The present study examined the relationships between maternal depression, parenting practices and children's emotional and behavioral expressions. The study was a secondary analysis of a previous cross-sectional and cross-generational study (Maternal aggression, self-regulation and adverse child outcomes, DA 08963) funded by the National Institute for Drug Abuse (NIDA) that examined the pathways between maternal impairments (crack/cocaine use disorder, general psychopathology, and self-regulation deficits), child-rearing deficits (parenting deficits, child neglect, child physical/ sexual abuse), and adverse child outcomes (substance abuse, aggressive/ delinquent behaviors, and child self-regulation deficits).

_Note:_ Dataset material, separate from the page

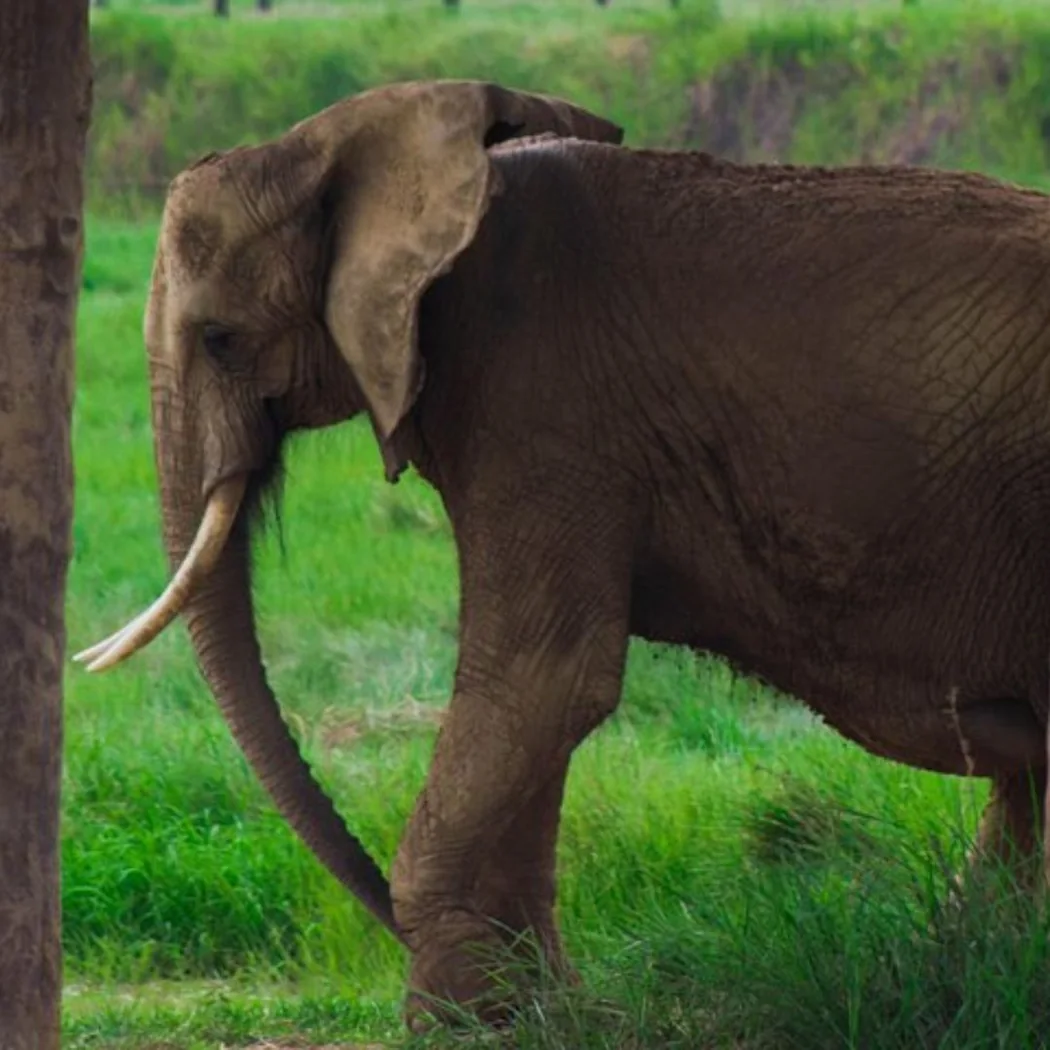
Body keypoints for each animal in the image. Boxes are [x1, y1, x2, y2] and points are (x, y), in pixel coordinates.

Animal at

The population for the current study was chosen because children of depressed mothers in certain vulnerable developmental stages, such as the adolescent period, are at a heightened risk for adverse outcomes. Indeed, past research suggests that children of depressed mothers have particular difficulties with emotion regulation capacities and internalizing and externalizing behaviors. It has also been found that maternal depression is linked with negative parenting deficits, such as harsher forms of discipline. The current study proposed that mothers with a current diagnosis of Major Depression Disorder will exhibit harsher parenting practices and that maternal depression will be positively associated with child emotion dysregulation as well as with child internalizing and externalizing behavior problems in pre-adolescent and adolescent children.

Overall, the depressed mothers in the sample rated their children with higher scores of internalizing behavior problems compared to the non-depressed mothers. Child emotion dysregulation was also found to be significantly associated with child behavior problems. Additionally, maternal punitive punishment and harsh parenting practices were found to be positively significantly associated with child behavior problems, including internalizing and externalizing behavior problems. Finally, child emotion regulation capacities were found to mediate the relationship between parental psychological aggression and the occurrence of child internalizing and externalizing behavior problems.

A discussion of these findings will address public health implications for mental healthcare and clinical interventions for mothers who have experienced depression and children who have been exposed to its effects.